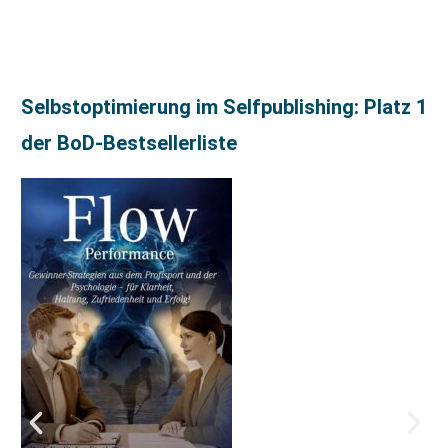
Selbstoptimierung im Selfpublishing: Platz 1
der BoD-Bestsellerliste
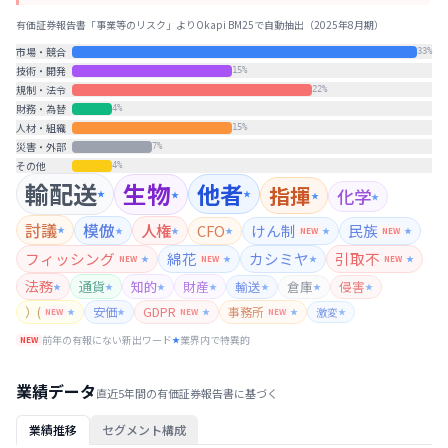
有価証券報告書「事業等のリスク」よりOkapi BM25で自動抽出（
2025年8月期
）
市場・競合
33
%
技術・開発
15
%
規制・法令
22
%
財務・為替
4
%
人材・組織
15
%
災害・外部
7
%
その他
4
%
輸配送
生物
他者
指揮
化学
★
★
★
★
★
討議
模倣
人権
CFO
けん制
民族
★
★
★
★
NEW
★
NEW
★
フィッシング
綿花
カシミヤ
引取不
NEW
★
NEW
★
★
NEW
★
法務
通貨
知的
財産
輸送
倉庫
侵害
★
★
★
★
★
★
★
）(
安価
GDPR
事務所
激変
NEW
★
★
NEW
★
NEW
★
★
前年の有報にない新出ワード
業界内で特異的
NEW
★
業績データ
直近5年間の有価証券報告書に基づく
セグメント構成
業績推移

__________

> Assigned task: The copy should match the records above exactly, except that pictures are dropped.

> Result of the task:
Selbstoptimierung im Selfpublishing: Platz 1
der BoD-Bestsellerliste
有価証券報告書「事業等のリスク」よりOkapi BM25で自動抽出（
2025年8月期
）
市場・競合
33
%
技術・開発
15
%
規制・法令
22
%
財務・為替
4
%
人材・組織
15
%
災害・外部
7
%
その他
4
%
輸配送
生物
他者
指揮
化学
★
★
★
★
★
討議
模倣
人権
CFO
けん制
民族
★
★
★
★
NEW
★
NEW
★
フィッシング
綿花
カシミヤ
引取不
NEW
★
NEW
★
★
NEW
★
法務
通貨
知的
財産
輸送
倉庫
侵害
★
★
★
★
★
★
★
）(
安価
GDPR
事務所
激変
NEW
★
★
NEW
★
NEW
★
★
前年の有報にない新出ワード
業界内で特異的
NEW
★
業績データ
直近5年間の有価証券報告書に基づく
セグメント構成
業績推移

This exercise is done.